This project contains Jackson extension component for reading and writing data encoded using Apache Avro data format.
Project adds necessary abstractions on top to make things work with other Jackson functionality. It relies on standard Avro library for Avro Schema handling, and some parts of deserialization/serialization.
Project is licensed under Apache License 2.0.
Module is based on Jackson 2.x, and has been tested with simple Avro Schemas. Both serialization and deserialization work.
To use this extension on Maven-based projects, use following dependency:
<dependency>
<groupId>com.fasterxml.jackson.dataformat</groupId>
<artifactId>jackson-dataformat-avro</artifactId>
<version>2.4.3</version>
</dependency>
Avro is strongly Schema-based, and all use requires an Avro Schema. Since there is little metadata in encoded in Avro data, it is not possible to know anything about structure of data without Schema.
So the first step is to get an Avro Schema. Currently this means that you need to find JSON-based definitions of an Avro Schema, and use standard Avro library to read it in. (note: in future we hope to simplify this process a bit).
One way to do this is:
// note: AvroSchema is Jackson type that wraps "native" Avro Schema object:
String SCHEMA_JSON = "{\n"

-*-

▶ WORK TASK A
Reproduce the passage of the Jackson Avro module description from "Project is licensed" up to and including "and deserialization work.".
The Jackson Avro module description and the records have no connection to each other.

(Saved entries)
-*-

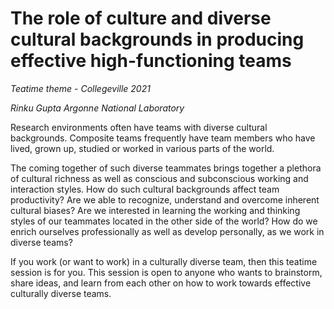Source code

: # The role of culture and diverse cultural backgrounds in producing effective high-functioning teams

*Teatime theme - Collegeville 2021*

*Rinku Gupta Argonne National Laboratory*

Research environments often have teams with diverse cultural backgrounds. Composite teams frequently have team members who have lived, grown up, studied or worked in various parts of the world.

The coming together of such diverse teammates brings together a plethora of cultural richness as well as conscious and subconscious working and interaction styles. How do such cultural backgrounds affect team productivity? Are we able to recognize, understand and overcome inherent cultural biases? Are we interested in learning the working and thinking styles of our teammates located in the other side of the world? How  do we enrich ourselves professionally as well as develop personally, as we work in diverse teams? 

If you work (or want to work) in a culturally diverse team, then this teatime session is for you. This session is open to anyone who wants to brainstorm, share ideas, and learn from each other on how to work towards effective culturally diverse teams.
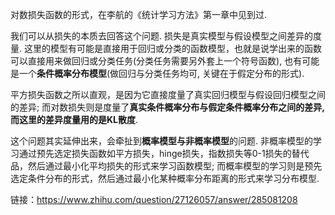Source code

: 对数损失函数的形式，在李航的《统计学习方法》第一章中见到过. 

我们可以从损失的本质去回答这个问题. 损失是真实模型与假设模型之间差异的度量. 这里的模型有可能是直接用于回归或分类的函数模型，也就是说学出来的函数可以直接用来做回归或分类任务(分类任务需要另外套上一个符号函数), 也有可能是一个**条件概率分布模型**(做回归与分类任务均可, 关键在于假定分布的形式). 

平方损失函数之所以直观，是因为它直接度量了真实回归模型与假设回归模型之间的差异; 而对数损失则是度量了**真实条件概率分布与假定条件概率分布之间的差异, 而这里的差异度量用的是KL散度**.

这个问题其实延伸出来，会牵扯到**概率模型与非概率模型**的问题. 非概率模型的学习通过预先选定损失函数如平方损失，hinge损失，指数损失等0-1损失的替代品，然后通过最小化平均损失的形式来学习函数模型; 而概率模型的学习则是预先选定条件分布的形式，然后通过最小化某种概率分布距离的形式来学习分布模型.


链接：https://www.zhihu.com/question/27126057/answer/285081208
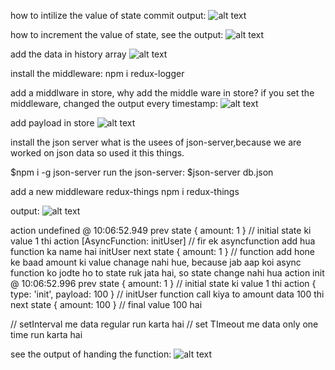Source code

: 
how to intilize the value of state commit output:
![alt text](<Screenshot 2024-03-02 202134.png>)


how to increment the value of state, see the output:
![alt text](<Screenshot 2024-03-02 202938.png>)



add the data in history array
![alt text](<Screenshot 2024-03-02 204605.png>)



install the middleware: 
npm i redux-logger

add a middlware in store, why add the middle ware in store? if you set the middleware, changed the output every timestamp:
![alt text](image.png)



add payload in store 
![alt text](<Screenshot 2024-03-02 210547.png>)


install the json server
what is the usees of json-server,because we are worked on json data so used it this things.

$npm i -g json-server
run the json-server: $json-server db.json


add a new middleware redux-things
npm i redux-things



output:
![alt text](<Screenshot 2024-03-03 101022.png>)

 action undefined @ 10:06:52.949
   prev state { amount: 1 }                   // initial state ki value 1 thi
   action     [AsyncFunction: initUser]        // fir ek asyncfunction add hua function ka name hai initUser
   next state { amount: 1 }                    // function add hone ke baad amount ki value chanage nahi hue, because jab aap koi async   function ko jodte ho to state ruk jata hai, so state change nahi hua
 action init @ 10:06:52.996
   prev state { amount: 1 }                     // initial state ki value 1 thi
   action     { type: 'init', payload: 100 }    // initUser function call kiya to amount data 100 thi 
   next state { amount: 100 }                   //  final value 100 hai


// setInterval me data regular run karta hai 
// set TImeout me data only one time run karta hai



see the output of handing the function:
![alt text](image-1.png)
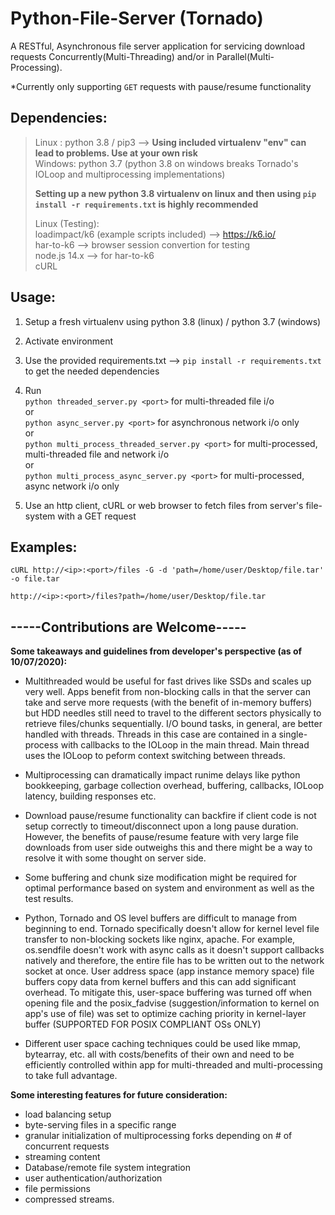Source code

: # Python-File-Server (Tornado)
A RESTful, Asynchronous file server application for servicing download requests Concurrently(Multi-Threading) and/or in Parallel(Multi-Processing).

*Currently only supporting `GET` requests with pause/resume functionality

## Dependencies:  

> Linux : python 3.8 / pip3 --> **Using included virtualenv "env" can lead to problems. Use at your own risk**  
> Windows: python 3.7 (python 3.8 on windows breaks Tornado's IOLoop and multiprocessing implementations)
>
> **Setting up a new python 3.8 virtualenv on linux and then using `pip install -r requirements.txt` is highly recommended**
> 
> Linux (Testing):   
> loadimpact/k6 (example scripts included) --> https://k6.io/  
> har-to-k6 --> browser session convertion for testing  
> node.js 14.x --> for har-to-k6  
> cURL

## Usage:

1. Setup a fresh virtualenv using python 3.8 (linux) / python 3.7 (windows)  

2. Activate environment  

3. Use the provided requirements.txt --> `pip install -r requirements.txt` to get the needed dependencies  

4. Run  
`python threaded_server.py <port>` for multi-threaded file i/o  
or  
`python async_server.py <port>` for asynchronous network i/o only  
or  
`python multi_process_threaded_server.py <port>` for multi-processed, multi-threaded file and network i/o  
or  
`python multi_process_async_server.py <port>` for multi-processed, async network i/o only  

5. Use an http client, cURL or web browser to fetch files from server's file-system with a GET request


## Examples:

`cURL http://<ip>:<port>/files -G -d 'path=/home/user/Desktop/file.tar' -o file.tar`

`http://<ip>:<port>/files?path=/home/user/Desktop/file.tar`

## -----Contributions are Welcome-----

**Some takeaways and guidelines from developer's perspective (as of 10/07/2020):**

- Multithreaded would be useful for fast drives like SSDs and scales up very well. Apps benefit from non-blocking calls in that the server can take and serve more requests (with the benefit of in-memory buffers) but HDD needles still need to travel to the different sectors physically to retrieve files/chunks sequentially. I/O bound tasks, in general, are better handled with threads. Threads in this case are contained in a single-process with callbacks to the IOLoop in the main thread. Main thread uses the IOLoop to peform context switching between threads.

- Multiprocessing can dramatically impact runime delays like python bookkeeping, garbage collection overhead, buffering, callbacks, IOLoop latency, building responses etc.

- Download pause/resume functionality can backfire if client code is not setup correctly to timeout/disconnect upon a long pause duration. However, the benefits of pause/resume feature with very large file downloads from user side outweighs this and there might be a way to resolve it with some thought on server side.

- Some buffering and chunk size modification might be required for optimal performance based on system and environment as well as the test results.

- Python, Tornado and OS level buffers are difficult to manage from beginning to end. Tornado specifically doesn't allow for kernel level file transfer to non-blocking sockets like nginx, apache. For example, os.sendfile doesn't work with async calls as it doesn't support callbacks natively and therefore, the entire file has to be written out to the network socket at once. User address space (app instance memory space) file buffers copy data from kernel buffers and this can add significant overhead. To mitigate this, user-space buffering was turned off when opening file and the posix_fadvise (suggestion/information to kernel on app's use of file) was set to optimize caching priority in kernel-layer buffer (SUPPORTED FOR POSIX COMPLIANT OSs ONLY)

- Different user space caching techniques could be used like mmap, bytearray, etc. all with costs/benefits of their own and need to be efficiently controlled within app for multi-threaded and multi-processing to take full advantage.

**Some interesting features for future consideration:**  

- load balancing setup
- byte-serving files in a specific range
- granular initialization of multiprocessing forks depending on # of concurrent requests
- streaming content
- Database/remote file system integration
- user authentication/authorization
- file permissions
- compressed streams.
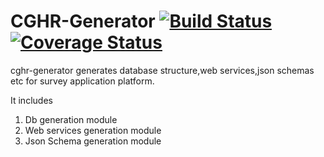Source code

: CGHR-Generator  [![Build Status](https://travis-ci.org/cghr/cghr-generator.png?branch=master)](https://travis-ci.org/cghr/cghr-generator)[![Coverage Status](https://img.shields.io/coveralls/cghr/cghr-generator.svg)](https://coveralls.io/r/cghr/cghr-generator?branch=master)
=============


cghr-generator generates database structure,web services,json schemas etc for survey application platform.

It includes

1. Db generation module
2. Web services generation module
3. Json Schema generation module
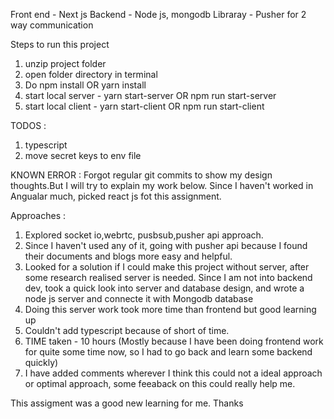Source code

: Front end - Next js
Backend  - Node js, mongodb
Libraray - Pusher for 2 way communication


Steps to run this project
1. unzip project folder
2. open folder directory in terminal
3. Do npm install OR yarn install
4. start local server - yarn start-server OR  npm run start-server
5. start local client - yarn start-client OR npm run start-client


TODOS :
1. typescript
2. move secret keys to env file

KNOWN ERROR :
Forgot regular git commits to show my design thoughts.But I will try to explain my work below.
Since I haven't worked in Angualar much, picked react js fot this assignment.


Approaches :
1. Explored socket io,webrtc, pusbsub,pusher api approach. 
2. Since I haven't used any of it, going with pusher api because I found their documents and blogs more easy and helpful.
3. Looked for a solution if I could make this project without server, after some research realised server is needed.
Since I am not into backend dev, took a quick look into server and database design, and wrote a node js server and connecte it with Mongodb database
4. Doing this server work took more time than frontend but good learning up
5. Couldn't add typescript because of short of time.
6. TIME taken - 10 hours (Mostly because I have been doing frontend work for quite some time now, so I had to go back and learn some backend quickly)
7. I have added comments wherever I think this could not a ideal approach or optimal approach, some feeaback on this could really help me.


This assigment was a good new learning for me.
Thanks





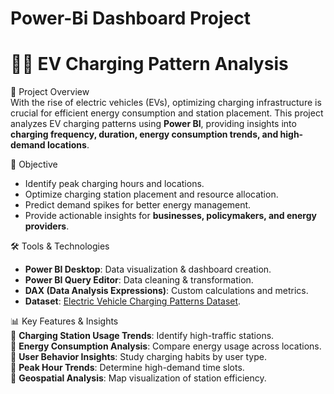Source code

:# Power-Bi Dashboard Project
# 🚗🔋 EV Charging Pattern Analysis  

 📌 Project Overview  
With the rise of electric vehicles (EVs), optimizing charging infrastructure is crucial for efficient energy consumption and station placement. This project analyzes EV charging patterns using **Power BI**, providing insights into **charging frequency, duration, energy consumption trends, and high-demand locations**.  

 🚀 Objective  
- Identify peak charging hours and locations.  
- Optimize charging station placement and resource allocation.  
- Predict demand spikes for better energy management.  
- Provide actionable insights for **businesses, policymakers, and energy providers**.  

 🛠️ Tools & Technologies  
- **Power BI Desktop**: Data visualization & dashboard creation.  
- **Power BI Query Editor**: Data cleaning & transformation.  
- **DAX (Data Analysis Expressions)**: Custom calculations and metrics.  
- **Dataset**: [Electric Vehicle Charging Patterns Dataset](https://www.kaggle.com/datasets/valakhorasani/electric-vehicle-charging-patterns).  

 📊 Key Features & Insights  
🔹 **Charging Station Usage Trends**: Identify high-traffic stations.  
🔹 **Energy Consumption Analysis**: Compare energy usage across locations.  
🔹 **User Behavior Insights**: Study charging habits by user type.  
🔹 **Peak Hour Trends**: Determine high-demand time slots.  
🔹 **Geospatial Analysis**: Map visualization of station efficiency.  
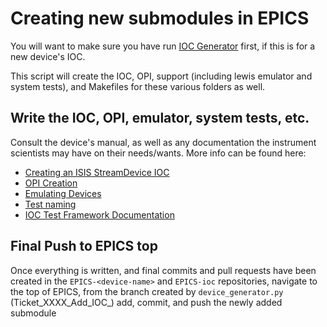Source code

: # Creating new submodules in EPICS

You will want to make sure you have run [IOC Generator](https://github.com/ISISComputingGroup/ibex_developers_manual/wiki/IOC-Generator) first, if this is for a new device's IOC. 

This script will create the IOC, OPI, support (including lewis emulator and system tests), and Makefiles for these various folders as well.

## Write the IOC, OPI, emulator, system tests, etc. 

Consult the device's manual, as well as any documentation the instrument scientists may have on their needs/wants. More info can be found here:
* [Creating an ISIS StreamDevice IOC](https://github.com/ISISComputingGroup/ibex_developers_manual/wiki/Creating-an-ISIS-StreamDevice-IOC)
* [OPI Creation](https://github.com/ISISComputingGroup/ibex_developers_manual/wiki/OPI-Creation)
* [Emulating Devices](https://github.com/ISISComputingGroup/ibex_developers_manual/wiki/Emulating-Devices)
* [Test naming](https://github.com/ISISComputingGroup/ibex_developers_manual/wiki/Test-naming)
* [IOC Test Framework Documentation](https://github.com/ISISComputingGroup/EPICS-IOC_Test_Framework/blob/master/README.md)

## Final Push to EPICS top

Once everything is written, and final commits and pull requests have been created in the `EPICS-<device-name>` and `EPICS-ioc` repositories, navigate to the top of EPICS, from the branch created by `device_generator.py` (Ticket_XXXX_Add_IOC_<DEVICENAME>) add, commit, and push the newly added submodule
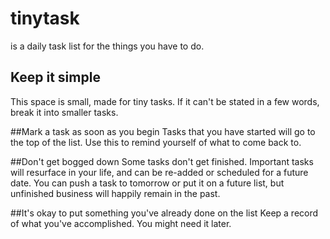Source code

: # tinytask
is a daily task list for the things you have to do.

## Keep it simple
This space is small, made for tiny tasks. If it can't be stated in a few words, break it into smaller tasks.

##Mark a task as soon as you begin
Tasks that you have started will go to the top of the list. Use this to remind yourself of what to come back to.
  
##Don't get bogged down
Some tasks don't get finished. Important tasks will resurface in your life, and can be re-added or scheduled for a future date.
You can push a task to tomorrow or put it on a future list, but unfinished business will happily remain in the past.
  
##It's okay to put something you've already done on the list
Keep a record of what you've accomplished. You might need it later.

-*-

▶ WORK TASK B
Transcribe the records from their first line up to and including the line with "Research environments often", leaving out the pictures.

▶ WRITTEN SOLUTION A
Project is licensed under Apache License 2.0.
Module is based on Jackson 2.x, and has been tested with simple Avro Schemas. Both serialization and deserialization work.

▶ WRITTEN SOLUTION B
Source code

: # The role of culture and diverse cultural backgrounds in producing effective high-functioning teams

*Teatime theme - Collegeville 2021*

*Rinku Gupta Argonne National Laboratory*

Research environments often have teams with diverse cultural backgrounds. Composite teams frequently have team members who have lived, grown up, studied or worked in various parts of the world.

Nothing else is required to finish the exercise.